Matt Hegarty|Feb 20, 2013

The Maryland Racing Commission on Tuesday voted to endorse a proposed set of medication rules that are being pushed by a handful of national and regional racing organizations seeking to align the rulebooks in all 38 U.S. racing jurisdictions.

The vote is the second in the last three weeks by a racing state to endorse the rules, which would put in place new restrictions on the use of several popular drugs and ban the administration of all but 24 medications.
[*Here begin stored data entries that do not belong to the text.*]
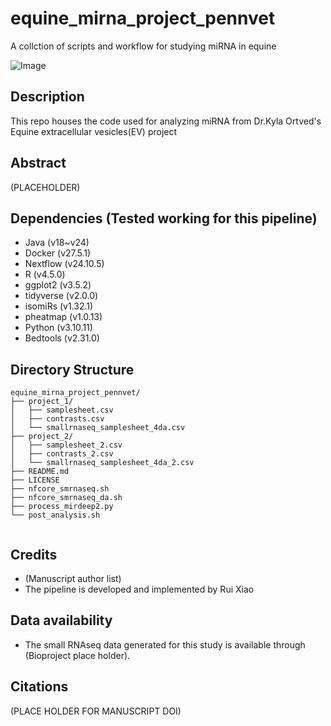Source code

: # equine_mirna_project_pennvet
A collction of scripts and workflow for studying miRNA in equine


![Image](https://github.com/user-attachments/assets/7f5013cd-c327-4985-b216-142a72bfe90a)


## Description
This repo houses the code used for analyzing miRNA from Dr.Kyla Ortved's Equine extracellular vesicles(EV) project

## Abstract
(PLACEHOLDER)

## Dependencies (Tested working for this pipeline)
- Java (v18~v24)
- Docker (v27.5.1)
- Nextflow (v24.10.5)
- R (v4.5.0)
- ggplot2 (v3.5.2)
- tidyverse (v2.0.0)
- isomiRs (v1.32.1)
- pheatmap (v1.0.13)
- Python (v3.10.11)
- Bedtools (v2.31.0)

## Directory Structure

```
equine_mirna_project_pennvet/
├── project_1/			
│   ├── samplesheet.csv
│   ├── contrasts.csv
│   └── smallrnaseq_samplesheet_4da.csv
├── project_2/
│   ├── samplesheet_2.csv
│   ├── contrasts_2.csv
│   └── smallrnaseq_samplesheet_4da_2.csv
├── README.md
├── LICENSE
├── nfcore_smrnaseq.sh
├── nfcore_smrnaseq_da.sh
├── process_mirdeep2.py
└── post_analysis.sh


```

## Credits

- (Manuscript author list)
- The pipeline is developed and implemented by Rui Xiao

## Data availability
- The small RNAseq data generated for this study is available through (Bioproject place holder).


## Citations
(PLACE HOLDER FOR MANUSCRIPT DOI)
Massachusetts endorsed the rules in late January, and similar efforts are expected to be launched in racing states in the Mid-Atlantic in the next several months.

Alan Foreman, chief executive officer of the National Thoroughbred Horsemen’s Association, said Wednesday that officials representing regulators, horsemen, and tracks in Virginia, West Virginia, Pennsylvania, Delaware, New Jersey, New York, and Illinois have given a deadline of March 1 to pledge to work toward the implementation of the rules.

“I am relatively confident everyone will commit,” Foreman said.

Following the endorsement, the Maryland Racing Commission is expected to spend the next year modifying its existing rules to conform to the proposed regulations. Other states will have to go through the same process before the rules can go into effect, sometimes by addressing the rules piecemeal.

“Every state is going to have its own issues,” Foreman said.

For example, in West Virginia, rules have to be changed by statute, whereas many other states can modify rules at the commission level.
While racing organizations have been working for several years to put in place uniform rules, the effort has picked up steam in the past year as more organizations began contributing to the drive.

New York has already passed many of the rules endorsed by the organizations, following the release last fall of a report analyzing a spate of racing deaths at Aqueduct racetrack in Queens from late 2011 to 2012. Foreman was on the task force that prepared the report.

The proposed rules would ban all raceday medications but the anti-bleeding drug furosemide, which is legal to administer on raceday in every U.S. racing jurisdiction. However, three other states – Maryland, Louisiana, and Virginia – allow for the raceday administration of so-called “adjunct bleeder medications.” Under the new rules, those states would have to pass rules banning the adjuncts.

The rules provide for the legal administration of 24 drugs commonly used for therapeutic purposes or to treat injuries, including phenylbutazone, a painkiller, and corticosteroids, which are anti-inflammatories used to treat soreness in joints. The rules include withdrawal times to guide horsemen on when the drugs can be administered in order to avoid a positive on race day.